Egypt gives notice for withdrawal from UN grain treaty

Ahram Online , Friday 10 Mar 2023

The Egyptian government has given notice that it will withdraw from the United Nations Grains Trade Convention (GTC) by the end of June 2023, according to the official website of the multinational treaty.



The GTC, which includes all grain exporting and importing countries, is the only international treaty covering trade in grains.

Egypt has been one of the convention members since its establishment in 1995 and has been a member of its governing council.

On 13 February 2023, Egypt notified the Secretary-General of its decision to withdraw from the Convention effective 30 June 2023 in accordance with Article 29 of the Convention.

Any member may withdraw from this Convention at the end of any fiscal year by giving written notice of withdrawal to the depositary at least 90 days prior to the end of that fiscal year.

Egypt's decision comes amid soaring prices in grain markets linked to the ongoing Russian-Ukrainian war.

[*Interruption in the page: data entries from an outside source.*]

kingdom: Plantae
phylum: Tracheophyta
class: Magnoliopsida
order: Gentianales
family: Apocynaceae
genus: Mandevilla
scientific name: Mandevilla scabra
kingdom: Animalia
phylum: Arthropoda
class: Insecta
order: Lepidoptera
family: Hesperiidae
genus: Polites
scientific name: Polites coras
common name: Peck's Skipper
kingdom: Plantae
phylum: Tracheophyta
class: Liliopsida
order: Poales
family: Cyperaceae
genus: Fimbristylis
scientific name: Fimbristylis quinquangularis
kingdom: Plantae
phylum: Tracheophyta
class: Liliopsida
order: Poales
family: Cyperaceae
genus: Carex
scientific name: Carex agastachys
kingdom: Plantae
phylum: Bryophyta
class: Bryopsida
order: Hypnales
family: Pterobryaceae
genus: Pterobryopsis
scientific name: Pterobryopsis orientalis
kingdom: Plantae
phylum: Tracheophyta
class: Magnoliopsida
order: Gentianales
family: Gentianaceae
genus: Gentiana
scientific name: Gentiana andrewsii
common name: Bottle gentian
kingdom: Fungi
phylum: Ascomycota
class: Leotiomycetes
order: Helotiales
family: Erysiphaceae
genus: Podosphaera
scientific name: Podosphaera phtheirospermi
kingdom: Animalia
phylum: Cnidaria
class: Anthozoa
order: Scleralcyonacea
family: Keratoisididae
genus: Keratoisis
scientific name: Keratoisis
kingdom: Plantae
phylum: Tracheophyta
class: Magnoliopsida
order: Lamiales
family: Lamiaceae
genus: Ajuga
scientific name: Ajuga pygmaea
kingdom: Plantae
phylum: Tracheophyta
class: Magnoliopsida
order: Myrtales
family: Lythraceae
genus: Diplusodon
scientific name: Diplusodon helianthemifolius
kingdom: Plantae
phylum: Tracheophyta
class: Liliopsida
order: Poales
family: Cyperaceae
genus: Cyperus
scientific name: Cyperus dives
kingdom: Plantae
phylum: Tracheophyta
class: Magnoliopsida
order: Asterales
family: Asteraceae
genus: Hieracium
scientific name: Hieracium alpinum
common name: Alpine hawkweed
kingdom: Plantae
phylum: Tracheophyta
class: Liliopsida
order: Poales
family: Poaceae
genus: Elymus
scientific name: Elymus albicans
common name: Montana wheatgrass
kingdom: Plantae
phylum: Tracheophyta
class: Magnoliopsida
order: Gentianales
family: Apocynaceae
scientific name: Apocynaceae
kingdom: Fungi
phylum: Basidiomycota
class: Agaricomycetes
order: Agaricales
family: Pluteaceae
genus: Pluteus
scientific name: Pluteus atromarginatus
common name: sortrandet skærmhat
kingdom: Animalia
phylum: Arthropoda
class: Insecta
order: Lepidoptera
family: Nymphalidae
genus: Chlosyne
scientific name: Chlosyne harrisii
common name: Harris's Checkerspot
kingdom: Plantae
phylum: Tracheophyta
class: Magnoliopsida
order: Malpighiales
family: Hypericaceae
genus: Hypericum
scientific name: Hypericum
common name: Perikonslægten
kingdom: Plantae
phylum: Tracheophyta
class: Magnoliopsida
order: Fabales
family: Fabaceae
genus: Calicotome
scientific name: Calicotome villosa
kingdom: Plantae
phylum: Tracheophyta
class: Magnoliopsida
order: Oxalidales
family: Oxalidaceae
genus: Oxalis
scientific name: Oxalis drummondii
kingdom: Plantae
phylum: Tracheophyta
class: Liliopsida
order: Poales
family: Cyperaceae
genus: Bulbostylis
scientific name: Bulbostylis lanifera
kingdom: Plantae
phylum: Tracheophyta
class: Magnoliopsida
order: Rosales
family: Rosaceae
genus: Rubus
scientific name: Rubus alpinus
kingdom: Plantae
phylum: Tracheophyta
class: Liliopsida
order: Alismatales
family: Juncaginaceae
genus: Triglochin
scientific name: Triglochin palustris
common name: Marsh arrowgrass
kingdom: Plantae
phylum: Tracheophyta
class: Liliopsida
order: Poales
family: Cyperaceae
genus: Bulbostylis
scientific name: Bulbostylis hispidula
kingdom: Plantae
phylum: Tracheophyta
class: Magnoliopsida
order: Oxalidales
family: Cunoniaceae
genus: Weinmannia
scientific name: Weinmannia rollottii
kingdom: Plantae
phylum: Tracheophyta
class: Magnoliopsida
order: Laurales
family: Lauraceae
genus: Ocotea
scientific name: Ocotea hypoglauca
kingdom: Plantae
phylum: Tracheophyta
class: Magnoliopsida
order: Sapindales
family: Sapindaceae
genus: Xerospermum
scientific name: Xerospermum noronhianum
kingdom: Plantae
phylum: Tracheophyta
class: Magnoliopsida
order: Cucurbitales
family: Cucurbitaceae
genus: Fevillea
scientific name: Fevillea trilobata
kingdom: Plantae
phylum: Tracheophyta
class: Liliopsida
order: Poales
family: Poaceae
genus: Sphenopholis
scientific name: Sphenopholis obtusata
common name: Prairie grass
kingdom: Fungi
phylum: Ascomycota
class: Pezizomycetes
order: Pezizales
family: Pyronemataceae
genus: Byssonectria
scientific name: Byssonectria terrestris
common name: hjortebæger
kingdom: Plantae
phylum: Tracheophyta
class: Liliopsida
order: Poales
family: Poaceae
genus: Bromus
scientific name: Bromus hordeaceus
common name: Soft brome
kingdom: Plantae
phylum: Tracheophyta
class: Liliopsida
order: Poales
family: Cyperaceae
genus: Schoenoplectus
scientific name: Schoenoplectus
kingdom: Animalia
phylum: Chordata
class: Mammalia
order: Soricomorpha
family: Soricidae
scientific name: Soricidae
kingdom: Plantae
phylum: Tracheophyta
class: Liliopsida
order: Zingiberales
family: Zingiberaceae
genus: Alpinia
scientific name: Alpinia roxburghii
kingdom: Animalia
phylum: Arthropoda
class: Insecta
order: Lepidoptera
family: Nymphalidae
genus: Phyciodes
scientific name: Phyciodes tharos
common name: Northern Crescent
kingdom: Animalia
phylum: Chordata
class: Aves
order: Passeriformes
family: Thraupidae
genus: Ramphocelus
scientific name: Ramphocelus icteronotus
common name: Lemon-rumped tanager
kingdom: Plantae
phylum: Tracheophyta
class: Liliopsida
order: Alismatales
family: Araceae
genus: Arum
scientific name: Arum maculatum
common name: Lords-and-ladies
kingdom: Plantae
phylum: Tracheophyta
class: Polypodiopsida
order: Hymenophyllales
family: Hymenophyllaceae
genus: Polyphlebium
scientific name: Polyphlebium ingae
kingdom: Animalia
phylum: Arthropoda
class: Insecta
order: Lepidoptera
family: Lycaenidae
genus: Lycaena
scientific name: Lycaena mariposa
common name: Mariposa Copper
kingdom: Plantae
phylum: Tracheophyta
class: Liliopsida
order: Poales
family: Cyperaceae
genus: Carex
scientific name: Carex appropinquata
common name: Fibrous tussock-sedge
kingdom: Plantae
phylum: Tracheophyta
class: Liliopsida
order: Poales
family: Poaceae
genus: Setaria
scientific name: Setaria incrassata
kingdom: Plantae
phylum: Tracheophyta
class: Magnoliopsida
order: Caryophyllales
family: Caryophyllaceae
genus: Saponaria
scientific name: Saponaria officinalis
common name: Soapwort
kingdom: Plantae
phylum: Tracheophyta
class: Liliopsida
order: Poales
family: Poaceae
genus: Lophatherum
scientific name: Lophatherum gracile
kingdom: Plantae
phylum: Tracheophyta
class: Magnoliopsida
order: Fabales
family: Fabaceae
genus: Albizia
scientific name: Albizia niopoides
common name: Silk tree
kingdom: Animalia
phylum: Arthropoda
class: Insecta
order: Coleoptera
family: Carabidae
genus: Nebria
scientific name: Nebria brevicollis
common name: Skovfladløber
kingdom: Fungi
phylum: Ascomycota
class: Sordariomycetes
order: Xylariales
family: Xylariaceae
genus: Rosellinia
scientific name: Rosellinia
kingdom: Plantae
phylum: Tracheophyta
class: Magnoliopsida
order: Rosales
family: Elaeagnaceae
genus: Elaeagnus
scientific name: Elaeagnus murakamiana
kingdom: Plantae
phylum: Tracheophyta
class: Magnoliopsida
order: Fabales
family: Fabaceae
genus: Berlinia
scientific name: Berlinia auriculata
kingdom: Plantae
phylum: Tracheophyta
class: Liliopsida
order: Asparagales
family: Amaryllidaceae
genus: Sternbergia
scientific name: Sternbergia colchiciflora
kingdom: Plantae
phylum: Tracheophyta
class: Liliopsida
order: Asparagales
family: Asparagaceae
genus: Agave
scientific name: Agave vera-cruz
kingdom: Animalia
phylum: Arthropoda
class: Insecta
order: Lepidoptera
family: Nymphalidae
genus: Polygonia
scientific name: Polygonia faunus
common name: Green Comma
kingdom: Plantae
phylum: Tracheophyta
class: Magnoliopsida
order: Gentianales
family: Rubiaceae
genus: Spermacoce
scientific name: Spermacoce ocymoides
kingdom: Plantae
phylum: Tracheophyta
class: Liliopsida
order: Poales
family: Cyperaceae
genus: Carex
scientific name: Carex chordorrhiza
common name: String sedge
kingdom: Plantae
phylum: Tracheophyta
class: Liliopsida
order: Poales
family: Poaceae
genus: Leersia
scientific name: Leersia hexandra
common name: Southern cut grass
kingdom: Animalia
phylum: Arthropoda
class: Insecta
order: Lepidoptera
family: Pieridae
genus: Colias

In a statement to Reuters, the Egyptian Ministry of Foreign Affairs said the decision was made after an assessment by the ministries of supply and trade concluded that Egypt's membership in the council delivered "no added value."

Nader Nour El-Din, the former advisor to the Minister of Supply at The Egyptian General Authority for Supply Commodities (GASC) and expert on international grain and food stock exchange, stressed the importance of "effective" agreements that can have influence over global markets and protect developing countries from rising prices.

Amid the Russian-Ukrainian crisis and soaring food prices, which have negatively impacted the country especially amid a hard currency crunch, Egypt has complained about unjust prices amid the global crises, Nour El-Din told Ahram Online.

Egypt, the world's largest wheat importer and the world's fourth importer of corn, finds no justification for the rise in wheat prices from $250 to $520 per ton, Nour El-Din added.

Egypt has always called for an effective role by the treaty members in this matter, not to exploit crises, to control prices, and to help importing countries, especially developing ones like African nations, he added.

However, these calls have not been heeded, the expert said, adding that even if wheat prices are low, importer countries are not allowed to import large amounts exceeding three shipments.

Egypt hoped that the treaty would have played an effective role or even offered special prices for developing counties amid the latest food crises, including during that of 2011 when wheat prices hit $480 per ton, and that of 2007-2008, which was caused by the speculations of the global stock exchanges for grain.

As long as the markets are based on supply and demand, there is no point in the country's membership in this treaty, Nour El-Din pointed out.

Arnaud Petit, executive director of the International Grains Council, which administers the treaty, told Reuters that several members will ask Egypt to reconsider its decision.

"Several delegations within the IGC are surprised and sad about the decision," he added.

Egypt has been seeking new international sources of wheat since the onset of the Russia-Ukraine war. It is also working to increase its homegrown production.

Before the onset of the European conflict, Egypt used to rely on Russia and Ukraine for 80 percent of its imported wheat.

The country relies heavily on wheat for making bread, a main staple of the Egyptian diet. Egyptians consume almost 100 billion loaves of bread annually, made with around 18 million tons of wheat, according to government officials.

Trade Minister Ali Moselhi told Reuters that Egypt needs to import five million tons of wheat for the fiscal year 2022/23.